The goal of this research is to create a collection of iPSCs reprogrammed from a unique source - the adult human retinal pigment epithelium (RPE) - and use this to create a model of dry age-related macular degeneration (AMD), one of the most prevalent neurodegenerative diseases of aging. AMD is the leading cause of blindness in patients over age 50 and affects over 11 million patients, with vision loss in the macula, the center of the retina, needed for high acuity vision (reading, writing, recognizing faces). There ar no disease-altering therapies for AMD. A stem cell-derived RPE intraocular transplantation approach is in clinical trials, but this might not be an option for many elderly patients. A better understanding of the disease process could lead to new therapeutic options for this highly prevalent and devastating condition. Dry AMD is imperfectly modeled by murine species, which do not have a macula, or by transformed cell lines such as ARPE-19 that do not express key phenotypic features of human RPE. Human iPSCs can produce cells with the salient properties of native RPE. We propose that iPSC-derived RPE can form the basis of a valuable model of dry AMD. Several GWAS studies have demonstrated gene linkages for AMD, making it possible to screen iPSC lines for these SNPs to obtain a profile of known genetic risk. In addition a number of environmental factors have been shown to increase the risk of dry AMD, including the widely acknowledged factor, chronic oxidative stress. The macula RPE is exposed to an extraordinary level of oxidative stress due to focused light and to the diurnal phagocytosis of cone photoreceptor outer segments which contain very high levels of oxidized products. This stress causes significant changes within the RPE cells, resulting in inefficient phagocytosis and metabolism, and in some individuals, to the build-up of material into large excrescences that are deposited under the RPE causing inflammatory reactions and further damage - the hallmark of AMD is these 'drusen'deposits. Consequently, decades of chronic stress lead to alterations in the RPE, providing a strong rationale for producing iPSCs from this disease target tissue itself.
In aim 1 we will produce RPE cells from fetal, normal aged and AMD patient eyes, and from these generate iPSC lines that will be documented for AMD-related SNPs.
In aim 2 we will differentiate these cells into RPE and characterize the cells with a comprehensive phenotypic and functional analysis.
This aim will be carried out in collaboration with Sheldon Miller at NEI, an expert in RPE characterization.

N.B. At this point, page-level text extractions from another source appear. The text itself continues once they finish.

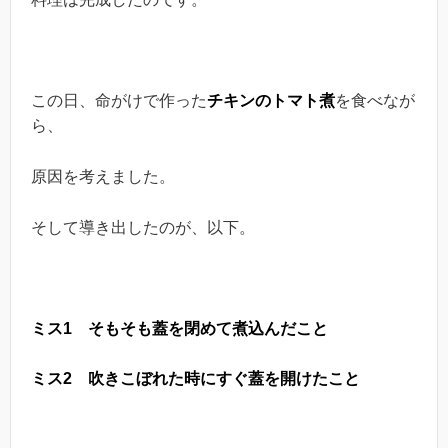
この日、命がけで作った
チキンのトマト煮
を食べなが
ら、
原因を考えました。
そして導き出したのが、以下。
ミス1 そもそも蓋を閉めて煮込んだこと
ミス2 吹きこぼれた時にすぐ蓋を開けたこと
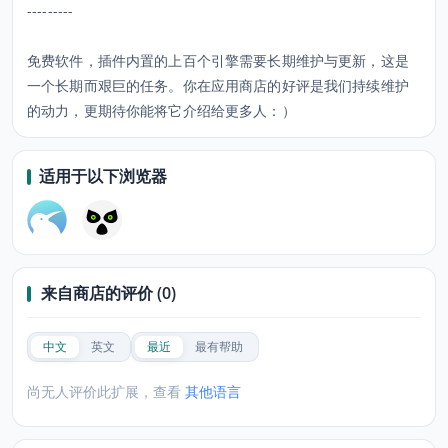
---------
免费软件，插件内置的上百个引擎需要长期维护与更新，这是
一个长期而艰巨的任务。你在应用商店的好评是我们持续维护
的动力，更期待你能将它介绍给更多人：）
适用于以下浏览器
来自商店的评价 (0)
中文
英文
最近
最有帮助
尚无人评价此扩展，查看
其他语言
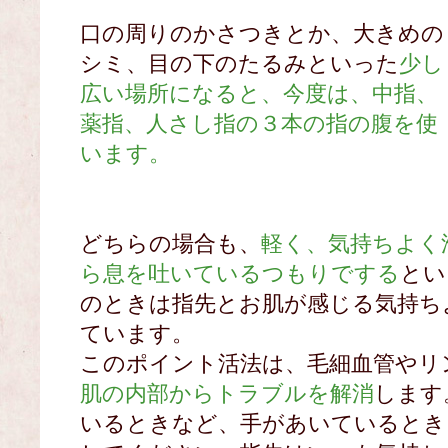
口の周りのかさつきとか、大きめの
シミ、目の下のたるみといった
少し
広い場所になると、今度は、中指、
薬指、人さし指の３本の指の腹を使
います。
どちらの場合も、
軽く、気持ちよく
ら息を吐いているつもりでする
とい
のときは指先とお肌が感じる気持ち
ています。
このポイント活法は、毛細血管やリ
肌の内部からトラブルを解消
します
いるときなど、手があいているとき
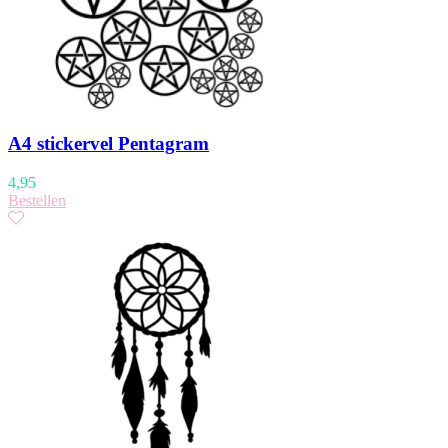
A4 stickervel Pentagram
4,95
Bestellen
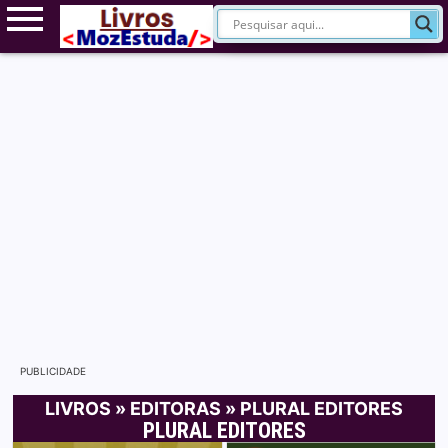
PUBLICIDADE
LIVROS
»
EDITORAS
»
PLURAL EDITORES
PLURAL EDITORES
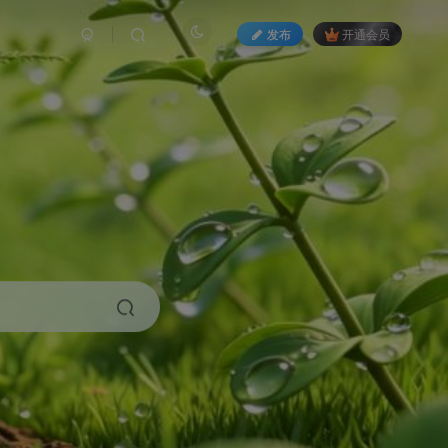
发布
开通会员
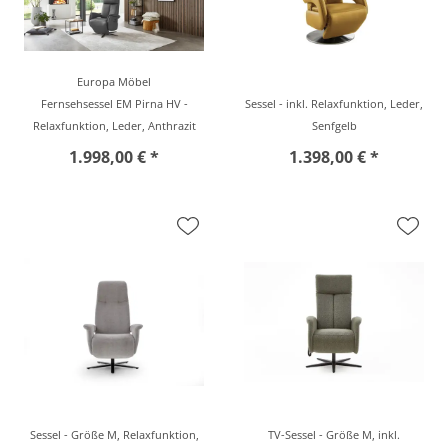
Europa Möbel
Fernsehsessel EM Pirna HV -
Sessel - inkl. Relaxfunktion, Leder,
Relaxfunktion, Leder, Anthrazit
Senfgelb
1.998,00 € *
1.398,00 € *
Sessel - Größe M, Relaxfunktion,
TV-Sessel - Größe M, inkl.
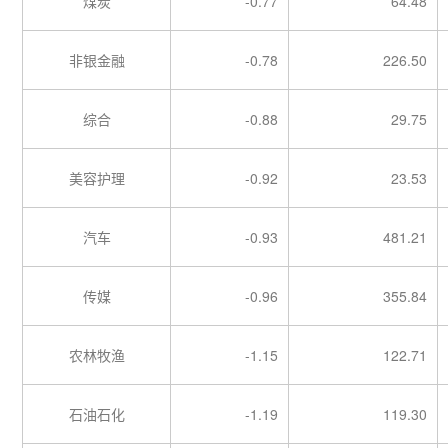
煤炭
-0.77
64.48
非银金融
-0.78
226.50
综合
-0.88
29.75
美容护理
-0.92
23.53
汽车
-0.93
481.21
传媒
-0.96
355.84
农林牧渔
-1.15
122.71
石油石化
-1.19
119.30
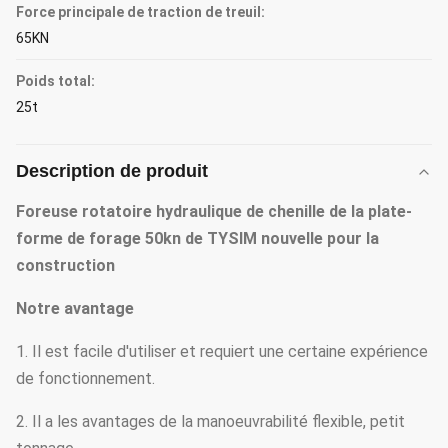
Force principale de traction de treuil:
65KN
Poids total:
25t
Description de produit
Foreuse rotatoire hydraulique de chenille de la plate-
forme de forage 50kn de TYSIM nouvelle pour la
construction
Notre avantage
1. Il est facile d'utiliser et requiert une certaine expérience
de fonctionnement.
2. Il a les avantages de la manoeuvrabilité flexible, petit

In aim 3, we will determine how these different lines respond to chronic oxidative stress in a novel model for dry AMD we developed for primary human RPE that measures production of several drusen proteins. Thus we will create a valuable iPSC-RPE based model for dry AMD. By comparing the responses of young, normal aged and AMD RPE-iPSC-RPE from several individuals, we will reveal changes associated with normal aging and macula disease. These CNS-derived iPSCs could be valuable for modeling other CNS aging diseases.
Age-related macular degeneration is the leading cause of blindness in the elderly with over 11 million sufferers in the US alone and no effective treatments. Animal models do not have the correct retinal anatomy to model this disease, so alternatives are actively being sought. We propose to use the new human induced pluripotent stem cell (iPSC) technology to create a collection of young, old and AMD human iPSC lines, and use these to develop a novel model for AMD to accelerate progress towards therapeutics. This 'disease in a dish'model uses the relevant human retinal cells throughout the process, and therefore can help reveal the molecular pathways that decline with aging and that underlie AMD, a prevalent, devastating age-related neurodegenerative disease.